Turner as the link

Matisse, on his honeymoon in London, made his pilgrimage to view the Turners in the National Gallery. As Spurling puts it, "For Matisse,...Turner was a link between the present and the past, a way of reconciling the traditional realism of his native North with the lure of pure color which already beckoned him so fiercely. He described Turner's impact nearly fifty years later, at a moment when his own recovery from a near-fatal operation had made the world once again look fresh and sparkling. It is Matisse's most brilliant evocation in words of a window opening on a new world, a period of radiant bliss after unhappiness and self-denial." (Spurling, The Unknown Matisse, p. 156)

And what were those words?

Matisse: "It is always a good thing to begin with renunciation, to impose a regime of abstinence on yourself from time to time. Turner lived in a cellar. Once a week he had the shutters suddenly flung open, and then what incandescence! what dazzlement! what jewels!"
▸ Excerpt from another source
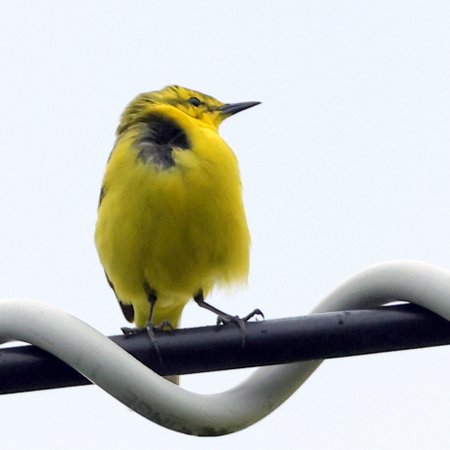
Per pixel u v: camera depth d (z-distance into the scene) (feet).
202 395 25.89
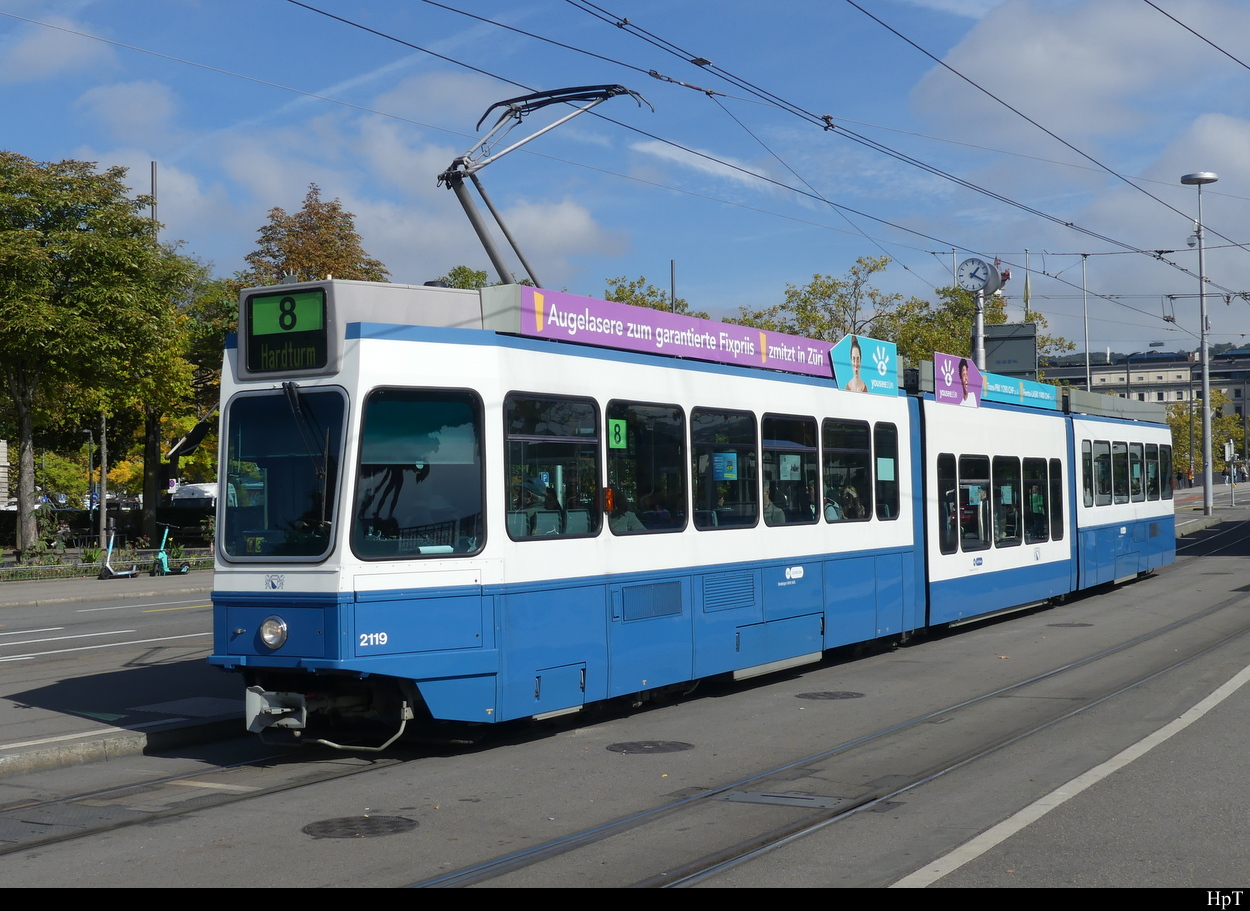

Tension between realism and pure color. Abstinence and release. Energy, energy, energy.

Comments

James said…
That's certainly interesting. Makes me wonder who does it and if it helps them . . .
Jee Leong said…
Coming out as gay so late in life, I've felt the pent-up energies released into my poems, so I can partly understand what Matisse says. But to cork up the genie again? Now that takes discipine and sacrifice.
Anonymous said…
to deliberately 'impose a regime of abstinence' on oneself for the sake of one's art... hmm... i've got mixed feelings about that one. i think it's got something to do with the feeling that it seems to reduce the individual to an automaton, albeit a fairly complex one, for which certain physical / psychological behaviours can have predictable consequences... Which, i suppose, is the assumption we base our daily lives on - it's just that used so deliberately for the sake of art, it seems... almost scary.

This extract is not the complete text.